Aeons ago, from the cusp of mythology and history, an austere prince of Ayodhya went into exile to keep his father’s word. And 14 years later he returned to establish a kingdom of purity: Ram Rajya. That primeval purity was despoiled at the Ram Mandir by human greed, at the very site erected to mark the cusp where pure faith met the politics of faith. In Hindu ritual grammar, any donation to a deity is not a transaction between donor and institution. It is an offering transferred to the deity’s ownership, held in trust by human intermediaries accountable to dharmic, and not merely, legal standards. A burglary is a crime against property. A theft from a temple’s donation box is a crime against the covenant that enjoins the believer and his god; divine blessing is not liquid cash sitting in a money box. When that covenant is broken, the violation is not about money. It is a theological crisis.
To understand why the Ram Temple theft is not just another corruption story, understand what the Ram Temple was built to signify, before it was built at all. LK Advani’s Rath Yatra of 1990 from Somnath to Ayodhya was not a campaign tour. It was pilgrimage as mobilisation: a travelling sacred geography that transformed a legal and archaeological dispute over a worship site into a civilisational referendum. It was a Hindu analogue, in structure, if not theology, to the way the Crusades fused pilgrimage, war, and salvation into a single act of the conquest of one God of the worlds. The Yatra did not end in Ayodhya. In reality, it ended in the demolition of the Babri Masjid in December 1992, in the deaths of karsevaks in police firing in 1990, and in communal violence that killed thousands across India in the years that followed. Ayodhya became, in the language of its own votaries, not a sleepy town but a powerful idea. It is the Jerusalem of the Hindu mind, to be reclaimed from the ghost of invasions past. The BJP and the RSS narrated the subsequent three decades of litigation, the Supreme Court’s 2019 verdict, the bhoomi pujan, and the pran pratishtha performed by the Prime Minister himself in January 2024 as the closing of that arc. It is perhaps the reason why the party’s own temple rhetoric has always exceeded ordinary political language. It was the vocabulary of theodicy: sacrifice, vindication, restoration.

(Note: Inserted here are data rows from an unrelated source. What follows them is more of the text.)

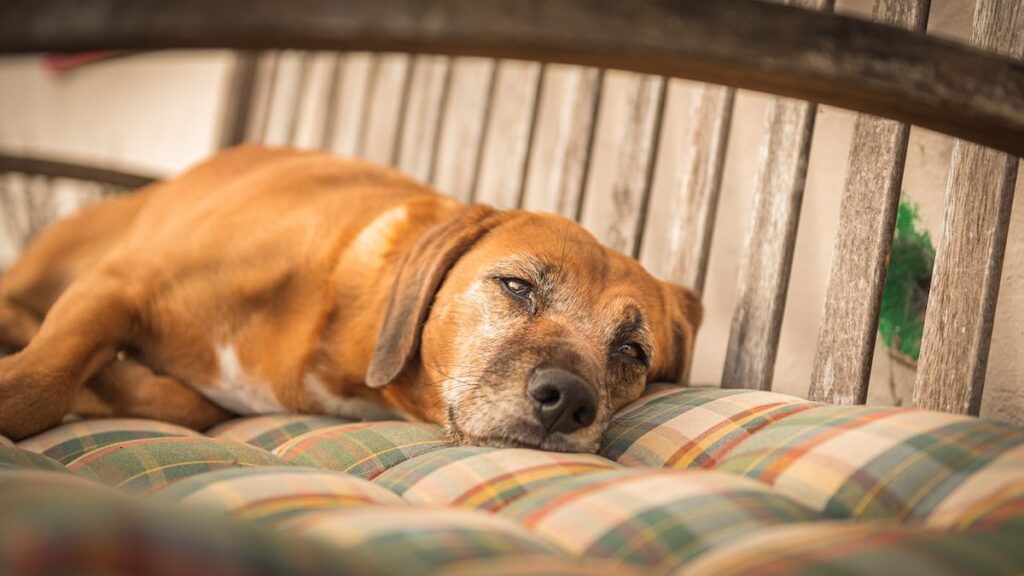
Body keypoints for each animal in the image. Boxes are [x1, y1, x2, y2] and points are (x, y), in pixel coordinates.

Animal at [0, 143, 700, 448]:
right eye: (517, 286)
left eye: (633, 352)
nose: (569, 403)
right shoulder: (118, 283)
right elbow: (39, 385)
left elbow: (177, 400)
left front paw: (108, 382)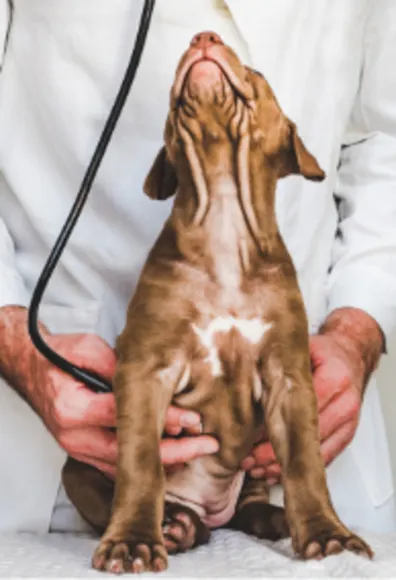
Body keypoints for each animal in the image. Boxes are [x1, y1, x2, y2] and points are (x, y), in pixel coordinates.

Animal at [63, 30, 372, 572]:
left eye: (258, 72)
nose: (204, 36)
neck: (224, 216)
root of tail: (207, 511)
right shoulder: (145, 371)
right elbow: (141, 462)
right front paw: (133, 542)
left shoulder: (289, 379)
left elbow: (306, 462)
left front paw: (327, 533)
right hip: (77, 467)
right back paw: (175, 526)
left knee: (248, 504)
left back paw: (269, 520)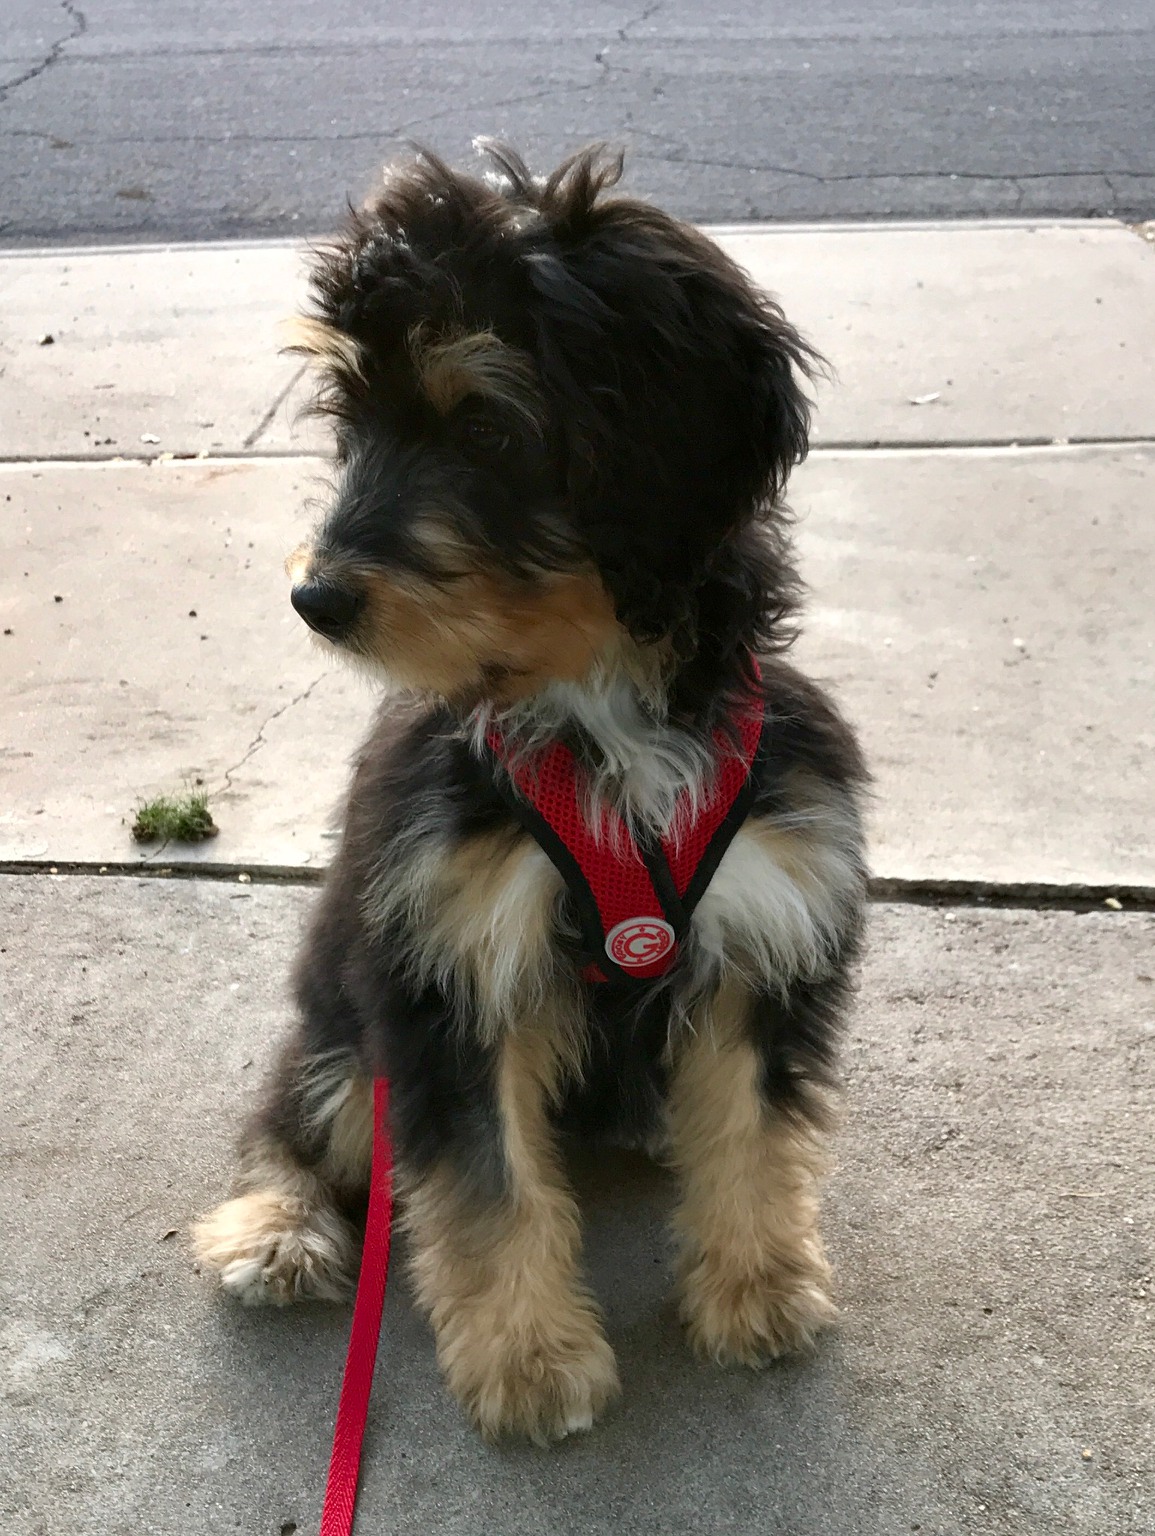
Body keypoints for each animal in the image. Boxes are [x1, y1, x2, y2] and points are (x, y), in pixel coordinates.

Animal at [192, 144, 867, 1443]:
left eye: (485, 428)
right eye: (352, 422)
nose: (317, 600)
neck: (599, 712)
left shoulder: (765, 930)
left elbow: (750, 1124)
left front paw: (755, 1288)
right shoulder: (443, 971)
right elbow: (487, 1180)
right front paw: (530, 1360)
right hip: (342, 1030)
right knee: (292, 1118)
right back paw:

Will faith be restored and the political purpose be vindicated? The politics of disowning responsibility has begun with saffron leaders demanding the agencies question Priyanka Gandhi. In true Pavlovian fashion the deflection ecosystem fired: pet anchors ranted calling it an attack on Hinduism. Opinion writers saw an Opposition hand blowing up a small level threat into a national conspiracy. Regardless of veracity or intent, this is the wrong tree to bark up. The devotee who prayed for Ram Lalla to be given a home is too distraught to care about politics. Small or big, to them, it was vandalisation of their faith, pure and simple. The state elections are next year, and Priyanka couldn’t have asked for a better electoral donation. Other temples have been looted in the past but the Ayodhya Ram Mandir is not just another temple. It replicates, in miniature, exactly the same violation the Ayodhya movement in totality claimed to be reversing. Yogi Adityanath was reaching precisely for this register when he warned publicly that tampering with Sanatan Dharma will not be tolerated and that no one would be spared. The choice of his word was ‘faith’, and not ‘funds.’ It does not look like an accidental choice. Adityanath has powerful enemies in his own party, for whom the theft would have been a boon to allege incompetence. But the merciless monk moved with visible speed at the operational level; the political stakes are considerable. But decisiveness only against the men who counted the cash is decisiveness calibrated to the wrong altitude. A detail that should alarm any believer who thought this was a local Ayodhya problem is that similar allegations of donation theft have surfaced at Badrinath.
This is the BJP’s moment that will define whether “zero tolerance” was a policy or a slogan. Arresting the men who physically pocketed the notes is just placing accountability at the level of hands, and not the level of stewardship. Sparing the highest would not merely be an incomplete investigation. It would be the second desecration: the first was committed by whoever pocketed the offerings, and the second committed by whoever decided that accountability has a ceiling. Advani’s Yatra and the karsevaks who died for janmabhoomi did not merely sanctify a building. They sanctified a claim: any sacrilege at this site, unique among India’s contested religious geographies, is higher than ordinary institutional impunity. Ayodhya can survive the theft. It cannot survive the theft being forgiven at the level where forgiveness matters most.
If the SIT’s re-audit and the CBI referral, now under consideration, stop at aides and security guards, while the leadership exits quietly through resignation rather than investigation, the state will have punished theft but protected the architecture that made theft possible.
That, my friend, is not zero tolerance. That is triage.